The list was created to guide the development of needs into funded projects as state and federal transportation funds become available in future years.
After the presentation of the draft, some attendees expressed frustration at the lack of MoDOT funding in Northeast Missouri compared to other areas in the state.
Northeast Missouri includes the counties of Adair, Audrain, Clark, Knox, Lewis, Lincoln, Macon, Marion, Monroe, Montgomery, Pike, Ralls, Randolph, Schuyler, Scotland, Shelby, Warren.
The MoDOT Unfunded Needs draft allocates $258,000 to Northeast Missouri.
- Improve Bridge Conditions: $9,186
- Improve Road Conditions: $19,200
- Increase Economic Growth and Improve Safety: $182,614
- Major Interstate Reconstruction: $0
- Multimodal: $47,000
Northeast Missouri is right below Northwest Missouri, which is allocated $263,007. The only district receiving less than Northeast Missouri is Kansas City Rural District, which is listed at $175,000. Urban Kansas City is at $1,019,539.

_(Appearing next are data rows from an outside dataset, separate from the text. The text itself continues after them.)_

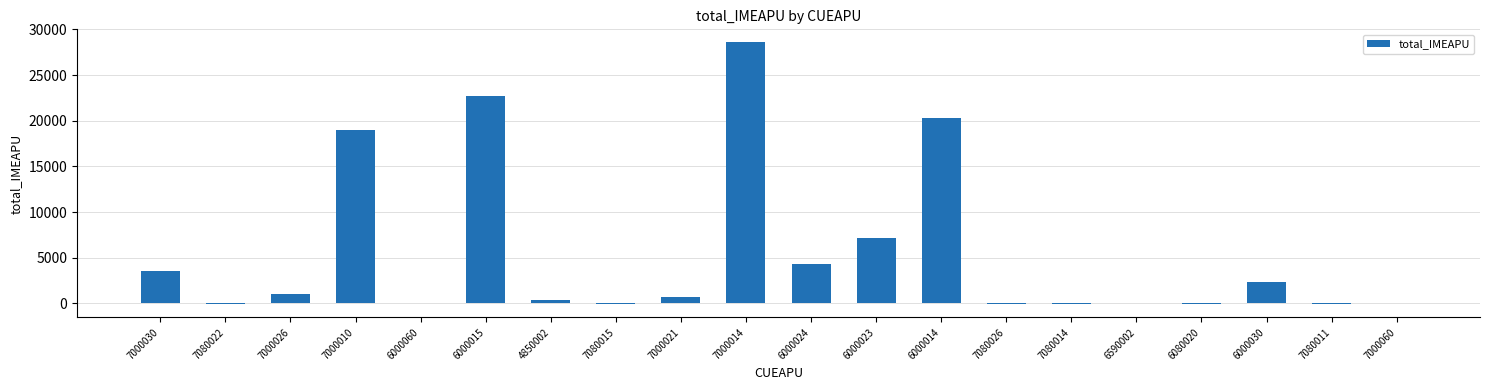

What is the sum of the values at 6000024 and 4850002?

4670.7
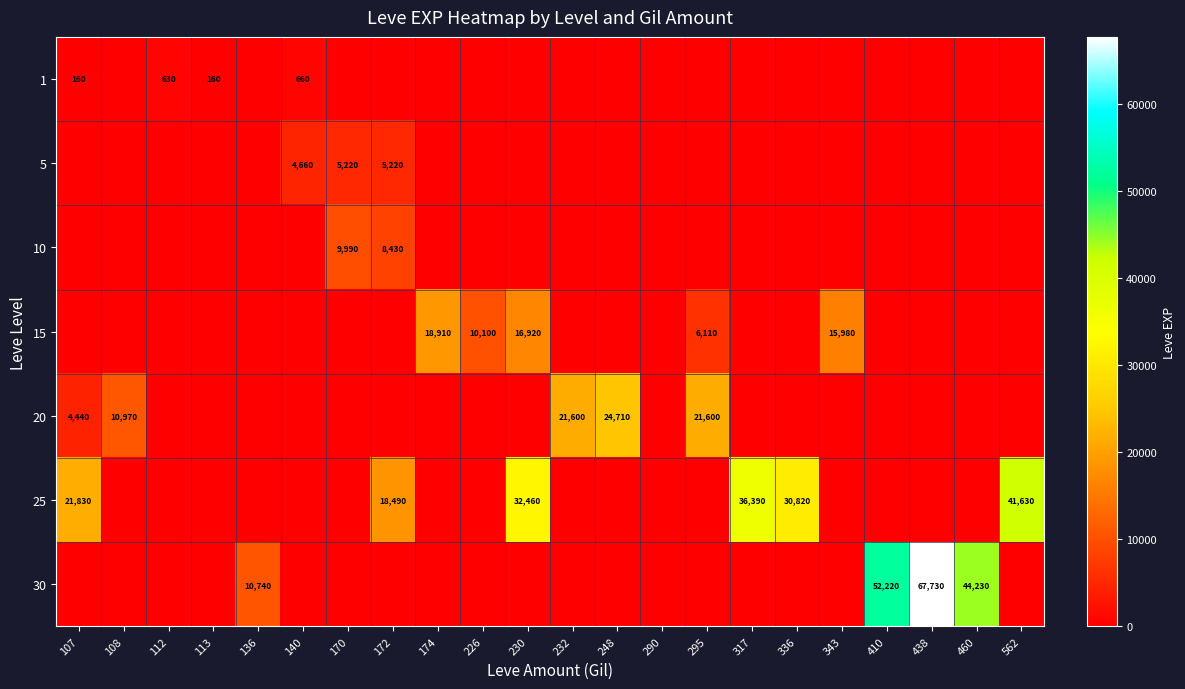

True or false: 25 has a value of 35282 at 107.

False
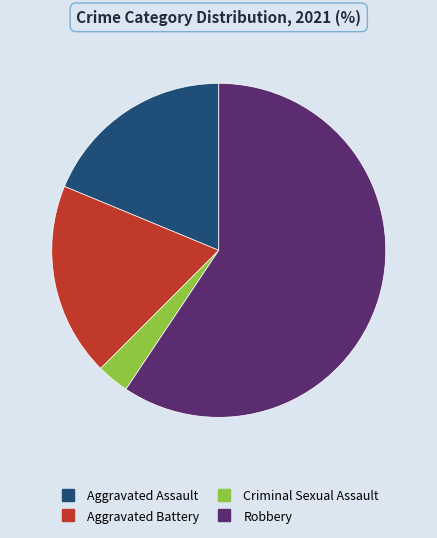

Combined, do Aggravated Battery and Robbery account for over 50%?

Yes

Paula Gough, district engineer for Northeast Missouri at MoDOT, explained the MoDOT commission is a group of six individuals, with one of those seats currently vacant, appointed from all around the state who are appointed by Gov. Parson to govern MoDOT funding.
Kevin James, assistant engineer for Northeast Missouri at MoDOT, further explained the commission’s job.
“The legislature approves MoDot’s budget and then the commission distributes how that money is distributed across Missouri. So in the NE district we get those resources then prioritize our projects,” he said.
Louis Riggs, Missouri representative for Marion and Ralls Counties (District 5) in the Missouri House of Representatives, believes that when MoDOT receives money from the general assembly the district’s state representative should have a say in where it goes.
Riggs said the MoDOT commission comprises only six commissioners, with none from Northeast Missouri, compared to 197 state representatives who are all over the state daily accessing the needs.
“I have talked to a number of commissioners over the years and I am satisfied that they are solid citizens and responsible people, but they can’t be everywhere all the time,” he said. “At the end of the day, though, it’s rather disconcerting to realize that you put $100 mil into low volume roads, and you don’t control where it goes.”
James said MoDOT collaborates with various MoDOT employees to evaluate needs.
“Our planning manager works with our road condition but our maintenance staff also puts together their plan so we have to be sure we do a good job coordinating between those two to get a complete picture to spend the dollars the best we can with what we have,” he said.
Riggs said the level of priority placed on traffic count often causes the commission to overlook the rural road problem of weight.
With the agriculture industry having grown into the use of semi trucks, many rural roads are absorbing up to 60,000 lbs when they were made to support much lighter loads.
Gough agreed that the rural roads were not intended for that kind of use when they were built.
“I have been at MoDOT since 1995, and agriculture is very important and very vital, so nothing I am saying is disparaging to anything related to agriculture. But the fact is, they have moved to having semis and their equipment has gotten larger,” she said. “They were never truly designed like our major highways, and that is a challenge.”
Gough said although MoDOT can load limit bridges, they do not have the authority to place a load limit on a road.
David Lomax, presiding commissioner of Marion County, brought up the Hannibal Expressway, also know as the Highway 61 bypass, which would reroute traffic from US 61 around Hannibal instead of straight through it.
This would alleviate Hannibal’s main road from the more than 4,000 semi trucks that roll through the town every day.
Lomax brought up safety concerns on US 61 along McMasters Avenue in Hannibal from the traffic. He reported about two or three fatalities a year from vehicles failing to stop at the traffic light coming into Hannibal from Palmyra.
He also expressed concern about tanker trucks carrying hazardous material within a hundred yards of the Hannibal High School and Middle School. He said if a truck carrying hazmat overturned and caught fire, the evacuation radius would be at least a mile.
Gough told Lomax a city advisory group will come together in the fall to update an environmental study done on possible routes.
The funding for the project would then have to be placed in the tier system.
Lomax hopes they will soon move out of the environmental phase and into planning and construction.
“This is like the third time that they’ve done an environmental study. If they don’t build it pretty soon, all the routes they’ve picked over the years are going to be occupied by subdivisions,” he said.